Voice of Maldives, or Dhivehi Raajjeyge Adu (), is a radio station in the Republic of Maldives. Raajjé Radio, owned by the state, began broadcasting in 1962, under the name 'Male Radio'. It runs two radio channels, Voice of Maldives  on 1458 kHz AM with a live internet stream  (news and information) and RajjeFM (entertainment).

Voice of Maldives is a national radio service and is operated by the Ministry of Information Arts and Culture under the Government of the Republic of Maldives. Sound broadcasting started in India in 1962 with the proliferation of private radio clubs. The operations of Voice of Maldives began formally on 11 September 1966 as a government organization, with clear objectives to inform, educate and entertain the public.
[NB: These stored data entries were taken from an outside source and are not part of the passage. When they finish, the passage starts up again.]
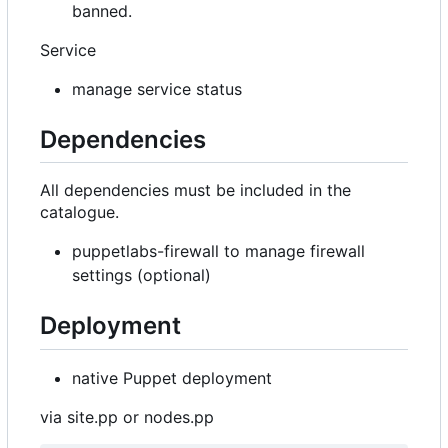
banned.
Service
manage service status
Dependencies
All dependencies must be included in the
catalogue.
puppetlabs-firewall to manage firewall
settings (optional)
Deployment
native Puppet deployment
via site.pp or nodes.pp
The VOM today has a one main broadcasting centre and two re-broadcasting centers. The coverage is about 90% of the whole Maldives via MW (Medium Wave transmission) at 1449 kHz; the remaining 10% is covered using small FM transmitters via a radio uplink/downlink from satellites. Voice of Maldives also has one FM broadcasting service, most of the FM transmissions are concentrated on entertainment and music. The transmitting frequency is 89 MHz. The coverage area is about 30 kilometers from the capital Male. There are facilities to broadcast 24 hours per day. and most of the programmes are broadcast in the Maldivian language as they have been for over forty-two years.

History

Broadcasting in the Republic of Maldives began under the name of Malé Radio on 29 December 1962 as a normal radio communication set without any specialized knowledge of broadcasting. During this time, the broadcasting equipments were locally made by hobbyists. The programmes were only aired for about five to ten minutes with two minutes of news and current affairs. Within a short period of only one year, the radio service was taken over by CINEMA Company and the broadcasting service was renamed to SENECO RADIO with newly built local SW transmitters. The broadcasting became a fully government operated service on 11 September 1966, and again on 19 February 1967, its name was changed to Maldives Island Broadcasting service (MIBS).
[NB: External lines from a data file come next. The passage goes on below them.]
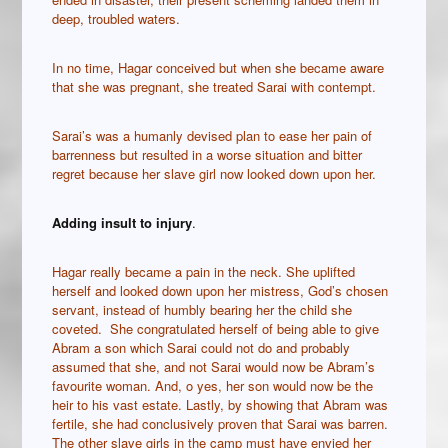
deep, troubled waters.
In no time, Hagar conceived but when she became aware
that she was pregnant, she treated Sarai with contempt.
Sarai’s was a humanly devised plan to ease her pain of
barrenness but resulted in a worse situation and bitter
regret because her slave girl now looked down upon her.
Adding insult to injury
.
Hagar really became a pain in the neck. She uplifted
herself and looked down upon her mistress, God’s chosen
servant, instead of humbly bearing her the child she
coveted. She congratulated herself of being able to give
Abram a son which Sarai could not do and probably
assumed that she, and not Sarai would now be Abram’s
favourite woman. And, o yes, her son would now be the
heir to his vast estate. Lastly, by showing that Abram was
fertile, she had conclusively proven that Sarai was barren.
The other slave girls in the camp must have envied her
As the broadcasting gained more popularity, the government decided to run the broadcasting in a purposely built building on 26 June 1968. With the advent of new technologies and due to the importance of this indispensable service, the government decided to re-structure the service and later renamed to Radio Maldives on 16 February 1969. From 1970 onwards, as the Maldives is a 100 percent Muslim country; Radio Maldives thought the radio could play a major role in religious teachings. As a result, Radio Maldives started a daily broadcasting of the Dhivehi translation of Quran every morning. This is one of the few programmes that are still broadcast daily.

Among the most popular programmes during those days is called Radio Haveeru, a programme specially dedicated to self-improvement and public awareness. Late seventies played an important role in the history of Voice of Maldives Maldives, it became even more popular among the public, and thus it has to increase its current air time to allow 09 hrs and 15 minutes daily for local programmes which concentrated on music. 21/2 hours daily dedicated to International News and music.

Radio Maldives was renamed Voice of Maldives by President Maumoon Abdul Gayyoom on 19 January 1980. On 29 December 1981, the government secured a grant aid from the Australian Government which provided a 5-kilowatt medium-wave transmitter. With the ever-increasing demand for radio, there was an immediate need for a building expansion to cater for recording and production studios which gave way to a foundation for a totally new building. This is the present Voice of Maldives building at Maafannu. , the Voice of Maldives used a 10KW digital medium wave transmitter from Harris operating at 1449 kHz for its AM transmission.